And yet, and yet. I have always believed in intuition, luck, fate, serendipity. I have indulged those instincts that say "turn around," "go home," "take this turn instead of the next," "walk faster," "don't go there today." I have come close to potential disaster a few times and only by the benefit of being in the right place at the right time have I avoided having an interesting story to tell. I've also avoided death, so I'm okay with being boring like that.
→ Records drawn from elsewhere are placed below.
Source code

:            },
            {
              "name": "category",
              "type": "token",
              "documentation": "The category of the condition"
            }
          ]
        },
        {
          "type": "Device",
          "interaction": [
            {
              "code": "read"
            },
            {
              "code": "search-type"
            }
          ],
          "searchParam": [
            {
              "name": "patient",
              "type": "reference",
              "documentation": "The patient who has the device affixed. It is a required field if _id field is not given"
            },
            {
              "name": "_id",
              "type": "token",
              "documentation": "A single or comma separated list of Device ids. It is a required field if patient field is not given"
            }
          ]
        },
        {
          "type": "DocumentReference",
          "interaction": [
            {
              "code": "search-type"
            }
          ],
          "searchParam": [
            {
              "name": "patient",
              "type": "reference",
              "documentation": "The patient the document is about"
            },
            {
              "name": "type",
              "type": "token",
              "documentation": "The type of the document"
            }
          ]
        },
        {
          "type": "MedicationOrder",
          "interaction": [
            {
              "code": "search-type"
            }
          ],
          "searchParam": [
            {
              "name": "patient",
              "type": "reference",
Once when I was a kid, maybe thirteen or fourteen, I made a milkshake in my mother's blender. Milk, ice cream, put the lid on, press the button, walk out of the room for a second to get something. Loud noise. Then, a louder noise followed by milkshake gushing out the side of the blender. I was confused. What had happened? I pressed "off," carried the leaking blender to the sink, poured the milkshake out and looked inside. There was a gash in the hard plastic blender and the blade was gone. It had come off while blending and penetrated the plastic blender. But where was it? I looked around and saw it lodged in the wall across the room. It was an utterly freak accident-- one that you wouldn't think is possible, except I saw it. I still remember feeling bewildered as I watched my failed milkshake trickle out the side of the blender and wondering how that could be happening. And seeing the blade in the wall-- sharp enough to penetrate hard plastic, fly across the room and stick in the wall-- or into me, if I'd been standing in a different spot.

Similarly bizarre situation last year-- driving down a dark road after midnight and having two deer dart out in front of my very small sports car. One deer got by me, but the other didn't move quick enough and I was going fifty miles an hour-- too fast to slow down in time and nowhere to go but straight into him. A jarring shudder on impact, but that was all. The car kept going, the deer was nowhere to be seen. The only damage when I got home was a broken light casing with just a bit of deer fur to prove that there had been impact of some sort. My husband insists I didn't hit the deer with my car, but that the deer kicked my car as he darted across. It's possible. Hitting a deer in my little car would be sure death for me.

I have dozens of stories like that. Near misses and almosts, potentially bad situations that turned in my favor before they were a real threat. I'm lucky. Really lucky. Or I have a guardian angel who's been really busy keeping me safe. I don't question it, I just trust my instincts and believe I will be okay. So far, I have been. Lucky me.